Something like this is necessary to avoid dividing species into haplotype groups, simply because those groupings are monophyletic (and hence clades of genetic groups). We can divide our organisms quite a number of different ways, and to almost any level, right down to kin groups, that we like. Where to stop that is not arbitrary? That is why I think that species is a phenomenon, rather than a theoretical class concept or objectively specifiable level of organisation. Similar arguments can be given for other class concepts in biology, such as homology. If it is just a phenomenon that needs explanation in each case, then we no longer need to specify what level they are at – they can be a short sequence of DNA, a large karyotypic structure, cytological structures, tissue types, organs and skeletal or developmental structures and processes, and so on. They might even be population structures. Homology is on this view (proposed by Paul Griffiths) something we see on investigation, that we need to explain. It is not a particular kind of molecular or physiological or anatomical level of organisation. I am taking his idea and applying it generally.
We might want to cast this in terms of “holism versus reductionism”, but I think this is somewhat different to that.
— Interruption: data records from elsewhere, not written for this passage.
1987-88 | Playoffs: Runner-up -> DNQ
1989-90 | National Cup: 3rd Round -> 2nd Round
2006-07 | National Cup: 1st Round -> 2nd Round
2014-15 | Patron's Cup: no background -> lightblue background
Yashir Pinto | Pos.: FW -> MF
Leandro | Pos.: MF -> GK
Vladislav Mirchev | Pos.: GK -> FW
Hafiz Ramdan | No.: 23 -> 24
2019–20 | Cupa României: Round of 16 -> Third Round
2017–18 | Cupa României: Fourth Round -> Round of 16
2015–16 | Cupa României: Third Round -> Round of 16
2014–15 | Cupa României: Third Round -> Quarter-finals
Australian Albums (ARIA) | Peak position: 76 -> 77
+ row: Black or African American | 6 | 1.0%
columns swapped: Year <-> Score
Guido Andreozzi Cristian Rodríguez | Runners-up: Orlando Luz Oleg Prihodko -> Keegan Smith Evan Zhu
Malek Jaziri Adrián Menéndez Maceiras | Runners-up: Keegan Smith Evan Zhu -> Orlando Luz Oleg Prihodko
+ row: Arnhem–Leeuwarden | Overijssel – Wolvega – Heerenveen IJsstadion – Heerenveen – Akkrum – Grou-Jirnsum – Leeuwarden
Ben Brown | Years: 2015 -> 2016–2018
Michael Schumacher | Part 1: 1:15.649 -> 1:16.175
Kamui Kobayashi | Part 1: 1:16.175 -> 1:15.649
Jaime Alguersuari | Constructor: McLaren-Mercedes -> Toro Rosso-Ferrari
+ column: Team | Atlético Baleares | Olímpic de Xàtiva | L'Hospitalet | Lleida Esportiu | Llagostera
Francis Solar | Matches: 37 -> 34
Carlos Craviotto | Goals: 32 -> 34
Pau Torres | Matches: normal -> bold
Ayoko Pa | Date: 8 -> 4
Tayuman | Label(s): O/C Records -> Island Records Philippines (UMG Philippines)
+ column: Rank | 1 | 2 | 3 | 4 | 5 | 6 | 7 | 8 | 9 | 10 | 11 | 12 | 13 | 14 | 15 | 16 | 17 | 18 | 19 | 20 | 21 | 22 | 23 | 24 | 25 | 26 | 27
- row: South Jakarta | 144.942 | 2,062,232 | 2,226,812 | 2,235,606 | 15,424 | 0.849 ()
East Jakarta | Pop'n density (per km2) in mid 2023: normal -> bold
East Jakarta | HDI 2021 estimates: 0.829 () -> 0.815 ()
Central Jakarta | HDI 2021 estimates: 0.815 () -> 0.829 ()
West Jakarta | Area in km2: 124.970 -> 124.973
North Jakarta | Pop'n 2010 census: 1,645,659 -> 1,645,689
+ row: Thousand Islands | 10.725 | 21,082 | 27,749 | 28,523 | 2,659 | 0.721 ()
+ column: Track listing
To assert a holistic view, one needs to have a preset level that is the “whole”, either for all organisms or some case under explanation. Instead I would suggest that this is about the data, and finding a phenomenal level that is interesting and calls for an account in terms of whatever happens to apply to that phenomenon. It does say that not everything reduces to genes, for instance, but it does not say that nothing reduces to genes. Instead, it allows for a multiplicity of perspectives, until we find one that satisfies our observations and theoretical apparatus. It takes Dawkins’ and Williams’ “genes-eye view” and allows for many such perspectives. It allows freedom of methodology and approach without being anarchistic. One is constrained by the observational and experimental data. Not everything goes, or at least, not all the time.
So I say, let’s drop all ranks, privileged units, and universal classes in biology, and generalise only where we can, for only that is where we ought.